_Information supplied_.

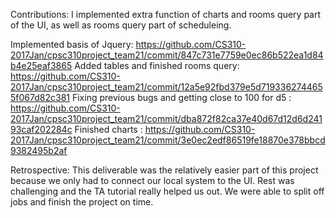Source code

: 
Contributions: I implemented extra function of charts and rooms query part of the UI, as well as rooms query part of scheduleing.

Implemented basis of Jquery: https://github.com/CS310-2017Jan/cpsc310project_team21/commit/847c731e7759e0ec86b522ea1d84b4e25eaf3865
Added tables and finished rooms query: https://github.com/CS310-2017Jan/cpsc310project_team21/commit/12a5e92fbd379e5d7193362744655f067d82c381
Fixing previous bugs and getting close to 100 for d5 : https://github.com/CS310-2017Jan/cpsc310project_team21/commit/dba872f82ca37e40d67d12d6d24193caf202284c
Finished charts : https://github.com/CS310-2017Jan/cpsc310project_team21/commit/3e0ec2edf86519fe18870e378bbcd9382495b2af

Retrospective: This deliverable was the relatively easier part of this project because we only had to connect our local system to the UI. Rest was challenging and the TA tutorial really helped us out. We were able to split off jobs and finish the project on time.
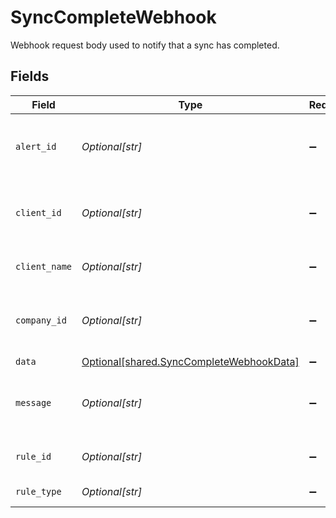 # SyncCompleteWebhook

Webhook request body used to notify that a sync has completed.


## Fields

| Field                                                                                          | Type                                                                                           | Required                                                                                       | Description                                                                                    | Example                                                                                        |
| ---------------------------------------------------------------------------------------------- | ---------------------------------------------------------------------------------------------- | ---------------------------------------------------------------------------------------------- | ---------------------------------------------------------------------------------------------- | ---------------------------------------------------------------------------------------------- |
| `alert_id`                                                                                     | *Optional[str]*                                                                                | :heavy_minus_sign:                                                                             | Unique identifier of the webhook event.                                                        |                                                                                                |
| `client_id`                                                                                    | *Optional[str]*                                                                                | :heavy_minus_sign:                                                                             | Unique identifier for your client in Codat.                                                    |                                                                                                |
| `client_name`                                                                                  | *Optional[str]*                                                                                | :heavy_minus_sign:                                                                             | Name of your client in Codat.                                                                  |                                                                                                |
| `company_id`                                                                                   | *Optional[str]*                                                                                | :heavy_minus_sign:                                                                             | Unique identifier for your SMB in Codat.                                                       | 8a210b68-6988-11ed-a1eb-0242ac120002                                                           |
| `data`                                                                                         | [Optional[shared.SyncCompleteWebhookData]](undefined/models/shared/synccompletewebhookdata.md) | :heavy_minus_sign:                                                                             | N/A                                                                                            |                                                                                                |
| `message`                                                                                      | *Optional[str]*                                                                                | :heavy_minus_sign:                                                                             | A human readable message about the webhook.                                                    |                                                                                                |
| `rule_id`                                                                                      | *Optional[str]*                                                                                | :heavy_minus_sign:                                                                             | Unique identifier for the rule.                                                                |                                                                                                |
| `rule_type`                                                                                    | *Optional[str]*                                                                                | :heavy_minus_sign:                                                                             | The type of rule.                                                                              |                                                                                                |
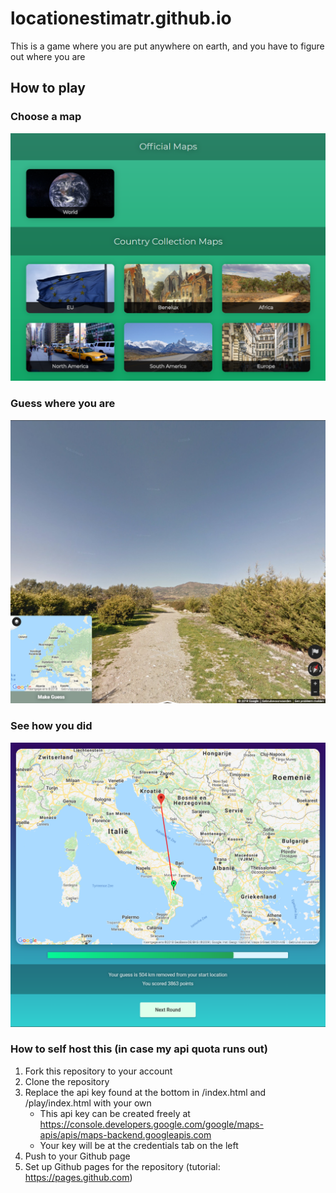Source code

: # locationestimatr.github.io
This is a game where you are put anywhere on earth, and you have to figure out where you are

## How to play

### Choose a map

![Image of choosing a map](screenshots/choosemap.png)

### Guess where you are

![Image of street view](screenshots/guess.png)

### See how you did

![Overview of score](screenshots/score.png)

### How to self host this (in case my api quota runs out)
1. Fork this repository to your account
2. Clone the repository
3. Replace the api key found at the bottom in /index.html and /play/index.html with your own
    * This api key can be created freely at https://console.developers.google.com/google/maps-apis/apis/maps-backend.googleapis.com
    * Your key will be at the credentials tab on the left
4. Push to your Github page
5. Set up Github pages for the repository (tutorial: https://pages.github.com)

_Task brief_. When you write out the material above, keep every line exact and drop each picture.

_Result of this task_.
Source code

: 
Contributions: I implemented extra function of charts and rooms query part of the UI, as well as rooms query part of scheduleing.

Implemented basis of Jquery: https://github.com/CS310-2017Jan/cpsc310project_team21/commit/847c731e7759e0ec86b522ea1d84b4e25eaf3865
Added tables and finished rooms query: https://github.com/CS310-2017Jan/cpsc310project_team21/commit/12a5e92fbd379e5d7193362744655f067d82c381
Fixing previous bugs and getting close to 100 for d5 : https://github.com/CS310-2017Jan/cpsc310project_team21/commit/dba872f82ca37e40d67d12d6d24193caf202284c
Finished charts : https://github.com/CS310-2017Jan/cpsc310project_team21/commit/3e0ec2edf86519fe18870e378bbcd9382495b2af

Retrospective: This deliverable was the relatively easier part of this project because we only had to connect our local system to the UI. Rest was challenging and the TA tutorial really helped us out. We were able to split off jobs and finish the project on time.
 # SyncCompleteWebhook

Webhook request body used to notify that a sync has completed.


## Fields

| Field                                                                                          | Type                                                                                           | Required                                                                                       | Description                                                                                    | Example                                                                                        |
| ---------------------------------------------------------------------------------------------- | ---------------------------------------------------------------------------------------------- | ---------------------------------------------------------------------------------------------- | ---------------------------------------------------------------------------------------------- | ---------------------------------------------------------------------------------------------- |
| `alert_id`                                                                                     | *Optional[str]*                                                                                | :heavy_minus_sign:                                                                             | Unique identifier of the webhook event.                                                        |                                                                                                |
| `client_id`                                                                                    | *Optional[str]*                                                                                | :heavy_minus_sign:                                                                             | Unique identifier for your client in Codat.                                                    |                                                                                                |
| `client_name`                                                                                  | *Optional[str]*                                                                                | :heavy_minus_sign:                                                                             | Name of your client in Codat.                                                                  |                                                                                                |
| `company_id`                                                                                   | *Optional[str]*                                                                                | :heavy_minus_sign:                                                                             | Unique identifier for your SMB in Codat.                                                       | 8a210b68-6988-11ed-a1eb-0242ac120002                                                           |
| `data`                                                                                         | [Optional[shared.SyncCompleteWebhookData]](undefined/models/shared/synccompletewebhookdata.md) | :heavy_minus_sign:                                                                             | N/A                                                                                            |                                                                                                |
| `message`                                                                                      | *Optional[str]*                                                                                | :heavy_minus_sign:                                                                             | A human readable message about the webhook.                                                    |                                                                                                |
| `rule_id`                                                                                      | *Optional[str]*                                                                                | :heavy_minus_sign:                                                                             | Unique identifier for the rule.                                                                |                                                                                                |
| `rule_type`                                                                                    | *Optional[str]*                                                                                | :heavy_minus_sign:                                                                             | The type of rule.                                                                              |                                                                                                |
Source code

: # locationestimatr.github.io
This is a game where you are put anywhere on earth, and you have to figure out where you are

## How to play

### Choose a map

![Image of choosing a map](screenshots/choosemap.png)

### Guess where you are

![Image of street view](screenshots/guess.png)

### See how you did

![Overview of score](screenshots/score.png)

### How to self host this (in case my api quota runs out)
1. Fork this repository to your account
2. Clone the repository
3. Replace the api key found at the bottom in /index.html and /play/index.html with your own
    * This api key can be created freely at https://console.developers.google.com/google/maps-apis/apis/maps-backend.googleapis.com
    * Your key will be at the credentials tab on the left
4. Push to your Github page
5. Set up Github pages for the repository (tutorial: https://pages.github.com)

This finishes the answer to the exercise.